● **What the task asks**
For the word "Tante", state how many lines of the listing below contain it. Give the number and nothing more.

========================================================================

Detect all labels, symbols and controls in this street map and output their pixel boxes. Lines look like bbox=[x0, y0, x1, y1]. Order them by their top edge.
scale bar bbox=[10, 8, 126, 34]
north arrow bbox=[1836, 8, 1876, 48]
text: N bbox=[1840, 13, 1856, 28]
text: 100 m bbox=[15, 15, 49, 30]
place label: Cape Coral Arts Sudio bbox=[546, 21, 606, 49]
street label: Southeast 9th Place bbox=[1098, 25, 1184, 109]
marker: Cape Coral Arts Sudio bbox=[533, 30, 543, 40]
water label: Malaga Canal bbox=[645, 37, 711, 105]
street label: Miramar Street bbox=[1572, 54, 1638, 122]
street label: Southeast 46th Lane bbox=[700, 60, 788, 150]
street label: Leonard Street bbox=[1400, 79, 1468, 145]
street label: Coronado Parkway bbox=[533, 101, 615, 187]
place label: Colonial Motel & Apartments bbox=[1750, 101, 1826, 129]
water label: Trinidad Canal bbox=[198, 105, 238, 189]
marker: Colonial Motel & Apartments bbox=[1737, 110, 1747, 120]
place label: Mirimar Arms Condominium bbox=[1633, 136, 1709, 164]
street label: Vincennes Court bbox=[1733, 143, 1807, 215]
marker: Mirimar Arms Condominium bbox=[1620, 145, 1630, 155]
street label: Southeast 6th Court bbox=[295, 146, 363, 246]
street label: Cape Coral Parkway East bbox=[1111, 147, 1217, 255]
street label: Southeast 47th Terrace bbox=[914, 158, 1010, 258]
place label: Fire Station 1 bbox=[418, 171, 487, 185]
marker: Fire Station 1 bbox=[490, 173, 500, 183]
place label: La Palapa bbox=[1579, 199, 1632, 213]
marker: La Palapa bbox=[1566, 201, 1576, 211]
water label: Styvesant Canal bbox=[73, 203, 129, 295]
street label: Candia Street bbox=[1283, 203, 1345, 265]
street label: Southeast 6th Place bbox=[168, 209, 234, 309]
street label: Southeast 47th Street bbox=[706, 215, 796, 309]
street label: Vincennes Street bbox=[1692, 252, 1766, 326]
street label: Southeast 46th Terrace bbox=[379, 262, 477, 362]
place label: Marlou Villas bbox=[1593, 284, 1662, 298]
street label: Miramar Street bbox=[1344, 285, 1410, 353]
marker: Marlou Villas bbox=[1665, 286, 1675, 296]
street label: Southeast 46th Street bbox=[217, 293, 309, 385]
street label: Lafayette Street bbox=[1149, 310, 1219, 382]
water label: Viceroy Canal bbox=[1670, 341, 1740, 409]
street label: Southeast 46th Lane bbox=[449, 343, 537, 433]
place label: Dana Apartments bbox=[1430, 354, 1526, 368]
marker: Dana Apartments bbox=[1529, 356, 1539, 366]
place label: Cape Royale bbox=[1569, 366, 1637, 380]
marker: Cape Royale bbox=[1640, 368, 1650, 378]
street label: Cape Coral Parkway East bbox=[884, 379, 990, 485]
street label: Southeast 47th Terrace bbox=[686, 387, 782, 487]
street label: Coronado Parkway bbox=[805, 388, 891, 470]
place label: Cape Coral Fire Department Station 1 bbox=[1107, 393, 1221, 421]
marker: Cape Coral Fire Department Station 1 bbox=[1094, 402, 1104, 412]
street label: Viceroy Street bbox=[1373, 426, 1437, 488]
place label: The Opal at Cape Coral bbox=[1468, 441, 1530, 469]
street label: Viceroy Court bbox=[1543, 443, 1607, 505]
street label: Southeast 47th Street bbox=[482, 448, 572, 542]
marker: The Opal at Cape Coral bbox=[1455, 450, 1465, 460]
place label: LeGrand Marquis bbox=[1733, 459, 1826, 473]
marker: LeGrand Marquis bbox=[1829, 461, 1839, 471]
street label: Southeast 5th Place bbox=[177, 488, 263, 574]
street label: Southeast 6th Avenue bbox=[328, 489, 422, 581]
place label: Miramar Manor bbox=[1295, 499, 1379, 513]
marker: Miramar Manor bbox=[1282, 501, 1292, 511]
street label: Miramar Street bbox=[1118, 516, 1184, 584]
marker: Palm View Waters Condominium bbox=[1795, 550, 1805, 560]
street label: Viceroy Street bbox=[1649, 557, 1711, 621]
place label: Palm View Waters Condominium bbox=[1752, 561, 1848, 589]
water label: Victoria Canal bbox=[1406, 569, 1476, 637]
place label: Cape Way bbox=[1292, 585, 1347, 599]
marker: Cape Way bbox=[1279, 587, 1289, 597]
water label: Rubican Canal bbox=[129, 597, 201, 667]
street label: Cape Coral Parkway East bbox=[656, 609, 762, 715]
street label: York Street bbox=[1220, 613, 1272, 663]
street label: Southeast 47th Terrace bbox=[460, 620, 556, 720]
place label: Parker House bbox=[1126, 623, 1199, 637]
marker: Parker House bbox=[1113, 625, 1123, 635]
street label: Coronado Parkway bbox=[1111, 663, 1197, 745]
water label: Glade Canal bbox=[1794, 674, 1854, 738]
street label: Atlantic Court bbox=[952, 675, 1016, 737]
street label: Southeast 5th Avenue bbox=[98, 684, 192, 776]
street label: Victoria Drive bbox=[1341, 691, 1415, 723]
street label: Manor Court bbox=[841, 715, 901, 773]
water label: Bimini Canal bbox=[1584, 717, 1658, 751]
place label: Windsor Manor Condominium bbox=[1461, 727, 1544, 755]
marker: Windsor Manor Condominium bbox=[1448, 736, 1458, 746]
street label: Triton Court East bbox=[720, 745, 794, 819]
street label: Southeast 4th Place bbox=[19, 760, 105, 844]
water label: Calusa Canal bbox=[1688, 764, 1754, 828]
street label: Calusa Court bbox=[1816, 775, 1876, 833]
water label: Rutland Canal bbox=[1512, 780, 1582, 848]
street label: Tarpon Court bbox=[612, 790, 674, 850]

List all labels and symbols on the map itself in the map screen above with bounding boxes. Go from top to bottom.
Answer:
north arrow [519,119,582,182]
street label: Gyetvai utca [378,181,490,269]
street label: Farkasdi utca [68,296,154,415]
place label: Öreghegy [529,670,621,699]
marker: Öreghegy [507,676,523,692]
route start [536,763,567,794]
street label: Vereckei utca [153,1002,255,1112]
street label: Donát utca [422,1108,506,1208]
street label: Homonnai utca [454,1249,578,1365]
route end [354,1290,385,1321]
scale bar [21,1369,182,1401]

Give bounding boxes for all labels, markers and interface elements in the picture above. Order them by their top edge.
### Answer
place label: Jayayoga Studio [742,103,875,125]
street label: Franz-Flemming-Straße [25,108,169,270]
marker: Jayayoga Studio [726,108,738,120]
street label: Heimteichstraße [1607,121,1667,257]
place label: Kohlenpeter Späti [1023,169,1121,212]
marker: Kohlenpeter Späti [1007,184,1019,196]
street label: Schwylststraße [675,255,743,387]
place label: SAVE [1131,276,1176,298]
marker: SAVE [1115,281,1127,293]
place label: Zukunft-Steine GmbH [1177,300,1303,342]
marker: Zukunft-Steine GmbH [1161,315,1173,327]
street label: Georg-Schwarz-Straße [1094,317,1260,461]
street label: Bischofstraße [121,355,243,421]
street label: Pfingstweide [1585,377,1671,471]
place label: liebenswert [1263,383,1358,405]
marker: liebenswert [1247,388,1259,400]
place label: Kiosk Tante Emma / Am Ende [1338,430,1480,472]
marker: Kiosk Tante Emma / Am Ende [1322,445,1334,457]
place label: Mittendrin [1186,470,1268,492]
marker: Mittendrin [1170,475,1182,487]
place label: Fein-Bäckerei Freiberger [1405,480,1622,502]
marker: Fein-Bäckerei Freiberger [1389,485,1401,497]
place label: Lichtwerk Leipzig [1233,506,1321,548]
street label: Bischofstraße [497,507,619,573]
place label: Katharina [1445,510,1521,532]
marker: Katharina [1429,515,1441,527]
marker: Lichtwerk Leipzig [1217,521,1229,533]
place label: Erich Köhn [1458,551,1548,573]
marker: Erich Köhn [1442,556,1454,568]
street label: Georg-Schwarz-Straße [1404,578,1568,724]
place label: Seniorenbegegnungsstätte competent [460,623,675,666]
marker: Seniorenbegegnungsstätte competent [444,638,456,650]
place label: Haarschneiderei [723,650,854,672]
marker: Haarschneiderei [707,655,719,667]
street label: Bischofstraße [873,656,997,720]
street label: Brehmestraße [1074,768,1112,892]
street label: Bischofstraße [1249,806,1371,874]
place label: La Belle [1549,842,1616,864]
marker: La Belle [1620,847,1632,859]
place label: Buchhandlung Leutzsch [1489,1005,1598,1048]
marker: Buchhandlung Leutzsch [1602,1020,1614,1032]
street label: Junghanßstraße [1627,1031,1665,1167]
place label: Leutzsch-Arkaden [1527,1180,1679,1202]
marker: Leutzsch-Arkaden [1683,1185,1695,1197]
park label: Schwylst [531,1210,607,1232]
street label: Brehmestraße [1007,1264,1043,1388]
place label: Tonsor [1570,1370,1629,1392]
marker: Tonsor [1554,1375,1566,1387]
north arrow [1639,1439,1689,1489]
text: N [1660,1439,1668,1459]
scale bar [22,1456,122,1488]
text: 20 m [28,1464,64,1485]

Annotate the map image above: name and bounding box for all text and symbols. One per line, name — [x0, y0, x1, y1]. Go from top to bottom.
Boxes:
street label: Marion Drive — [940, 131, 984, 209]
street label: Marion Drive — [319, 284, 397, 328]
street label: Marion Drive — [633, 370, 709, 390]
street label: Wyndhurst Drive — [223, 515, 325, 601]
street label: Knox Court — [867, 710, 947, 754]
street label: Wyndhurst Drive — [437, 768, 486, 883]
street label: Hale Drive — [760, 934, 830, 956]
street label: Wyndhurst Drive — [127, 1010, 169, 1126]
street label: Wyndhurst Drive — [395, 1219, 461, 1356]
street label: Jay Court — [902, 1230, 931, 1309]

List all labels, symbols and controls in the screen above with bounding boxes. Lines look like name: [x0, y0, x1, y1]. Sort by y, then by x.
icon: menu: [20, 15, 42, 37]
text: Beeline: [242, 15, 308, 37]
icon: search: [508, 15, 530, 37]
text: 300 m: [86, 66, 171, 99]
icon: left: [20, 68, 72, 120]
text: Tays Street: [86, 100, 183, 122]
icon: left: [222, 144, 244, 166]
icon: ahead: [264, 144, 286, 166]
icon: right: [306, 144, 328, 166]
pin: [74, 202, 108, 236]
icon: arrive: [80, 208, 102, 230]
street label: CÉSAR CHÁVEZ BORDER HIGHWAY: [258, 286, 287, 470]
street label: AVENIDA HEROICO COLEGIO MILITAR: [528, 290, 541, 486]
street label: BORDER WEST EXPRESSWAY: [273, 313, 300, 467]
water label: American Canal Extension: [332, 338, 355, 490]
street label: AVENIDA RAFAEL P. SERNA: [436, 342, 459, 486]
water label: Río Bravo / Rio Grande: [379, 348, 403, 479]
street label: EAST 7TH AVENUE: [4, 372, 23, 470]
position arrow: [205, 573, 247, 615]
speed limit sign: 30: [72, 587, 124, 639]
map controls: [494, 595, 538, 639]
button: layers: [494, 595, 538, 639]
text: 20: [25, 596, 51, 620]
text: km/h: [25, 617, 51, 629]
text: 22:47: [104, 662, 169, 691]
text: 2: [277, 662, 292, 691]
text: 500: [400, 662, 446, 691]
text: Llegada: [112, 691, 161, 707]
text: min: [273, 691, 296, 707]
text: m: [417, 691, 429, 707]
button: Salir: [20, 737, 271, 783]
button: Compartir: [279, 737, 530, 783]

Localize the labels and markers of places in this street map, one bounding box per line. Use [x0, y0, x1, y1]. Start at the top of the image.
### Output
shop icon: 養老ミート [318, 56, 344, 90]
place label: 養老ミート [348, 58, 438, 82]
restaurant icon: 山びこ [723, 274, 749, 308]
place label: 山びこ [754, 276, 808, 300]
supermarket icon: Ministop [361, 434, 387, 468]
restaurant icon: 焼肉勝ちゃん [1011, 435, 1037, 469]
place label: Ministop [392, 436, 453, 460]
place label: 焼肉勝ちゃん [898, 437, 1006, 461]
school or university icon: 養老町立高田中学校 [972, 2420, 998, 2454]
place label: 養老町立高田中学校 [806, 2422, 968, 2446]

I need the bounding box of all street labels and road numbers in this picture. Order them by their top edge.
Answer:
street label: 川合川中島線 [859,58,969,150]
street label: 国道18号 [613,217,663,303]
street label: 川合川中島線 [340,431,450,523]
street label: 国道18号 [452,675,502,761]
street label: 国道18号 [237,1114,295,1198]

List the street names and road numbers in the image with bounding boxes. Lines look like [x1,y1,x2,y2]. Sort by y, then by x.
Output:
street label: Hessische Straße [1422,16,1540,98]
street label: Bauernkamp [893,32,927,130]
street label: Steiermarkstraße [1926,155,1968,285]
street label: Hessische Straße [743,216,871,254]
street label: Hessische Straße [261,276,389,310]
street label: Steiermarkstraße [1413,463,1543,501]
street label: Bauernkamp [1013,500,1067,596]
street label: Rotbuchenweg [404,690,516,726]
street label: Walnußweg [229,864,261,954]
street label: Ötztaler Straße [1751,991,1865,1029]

========================================================================

● **Written solution**
2